С этими словами он прыгнул в Царь-море или как сам назвал его, в океан. А я осталась смотреть на медленные дышащие волны, чувствуя, как свежий и плотный морской ветер холодит мне кожу. А ведь давно не чувствовала я ни ветра, ни запахов, ничего…
Ко мне подошёл высокий длинноносый человек с рыжей бородой, но самой благородной наружности и с поклоном спросил:
– Прикажешь отправляться, царица?
– Не зови меня так, – поморщилась я, ничего хуже не было, чем когда прозывали меня царицей.
– Как прикажешь, госпожа Аяя, – с почтительным поклоном ответствовал капитан, а думаю, это был именно капитан.
– Как звать тебя? – спросила я.
– Гумир, госпожа.
– Хорошо, Гумир, отправляемся. На родину Орсега, в Финикию.
Гумир улыбнулся:
– То и моя родина, госпожа.
– И семья есть?
– Конечно, жена, сыновья взрослые. Один на этом корабле со мною ходит, мой помощник над матросами – Силен.
– Стало быть, ты счастливый человек, Гумир?
– В чём считать счастье, госпожа, в имениях или желаниях. По имениям я вполне счастлив, а вот желание ты моё выполнила – домой идти. Так что да, я счастливый.

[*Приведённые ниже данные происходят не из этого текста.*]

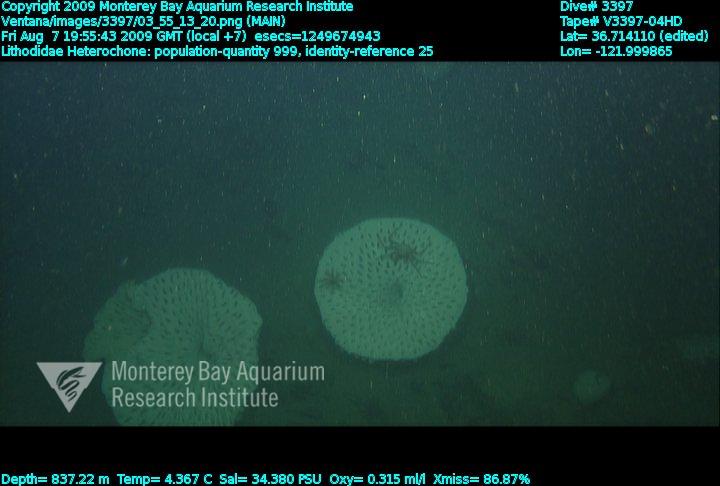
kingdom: Animalia
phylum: Porifera
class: Hexactinellida
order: Sceptrulophora
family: Aphrocallistidae
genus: Heterochone
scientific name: Heterochone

– Что же такое горе, по-твоему?
– Горе, когда желаний нет.
У меня желание было и преогромное: ужасно хотелось вцепиться этому подводному пройдохе в горло, да в скулу врезать. Прямо кулаки зачесались. И не казался он мне таким уж добрым и честным как Аяе. Ишь ты, явился со своими дарами, наготой прекрасной, даже шрамы на нём красивы, чтобы он провалился в самые глубокие омуты в своих морях! Сватать Аяю, да ещё с таким подходом, какой любой женщине льстит и нравится, ишь какой мастер, этих жён у него, небось, полный садок!
Это именно я и сказал Аяе, когда мы отошли уже достаточно от берега, когда нас с Рыбой тоже устроили в великолепных покоях, каждому не токмо ложе, но и целый сонм прислужниц оказался положен. И яства на столах, и вино диковинное, и убранство, каких я вообще никогда прежде не видел, как и обхождения. Рабы и рабыни в шатре у Гайнера тоже были подобострастны, но эти рабыни ещё и на редкость хороши собой, а к ночи оказалось, что готовы с радостью исполнять все до единого мои желания, не гнушаясь и не ломаясь.
На мои слова, сказанные с плохо скрытым кипением в голосе, она, убранная, как и мы с Рыбой, в прекрасные одежды изысканных тканей, вышивок, с волосами, перевитыми великолепными украшениями, с драгоценными камнями, и золотыми нитями. Куда там до прежней, спавшей на общей кошме рядом со мной и Рыбой и одетой в самую простую посконь. Теперь и не узнать бы её было, как совсем не узнать Рыбу, отмывшую многолетнюю грязь, и нарядную теперь как настоящая госпожа, но Аяя и на фоне этого великолепия выступала ещё только ярче невероятной басой своей. Она обернулась на мои слова и сказала, улыбнувшись:
– А подарки его принял, в красивое платье оделся, Дамэ, не отказался. Что же злишься?
– Што злюся? Так может ты и на ночь позвала его? Проверить, каков жених-от, царь подводный?
Аяя перестала улыбаться, выпрямилась, бледнея, и произнесла сквозь зубы:
– А вот это не твоё дело, драгоценный названный брат мой! Не смей никогда мне ревнивых слов говорить, не то тот же час приму Орсега в мужья и жить к нему на дно морское отправлюсь, подальше от людского мира, от злости и скверны вашей!
– Нашей… – я отступил, стушевавшись. И добавил глухо: – Моя скверна, што ли? Точно я человек…
Аяя смягчилась тут же, тронула за руку меня и произнесла:
– Прости, Дамэ, но… Потому только и остались мы вместе, что ты мне согласился братом быть. Не переходи за это, не мучь всеми отжившими во мне глупостями. Нет ничего внутри меня, чем я могла бы ответить на любовь или страсть, и не береди больше. Пообещай.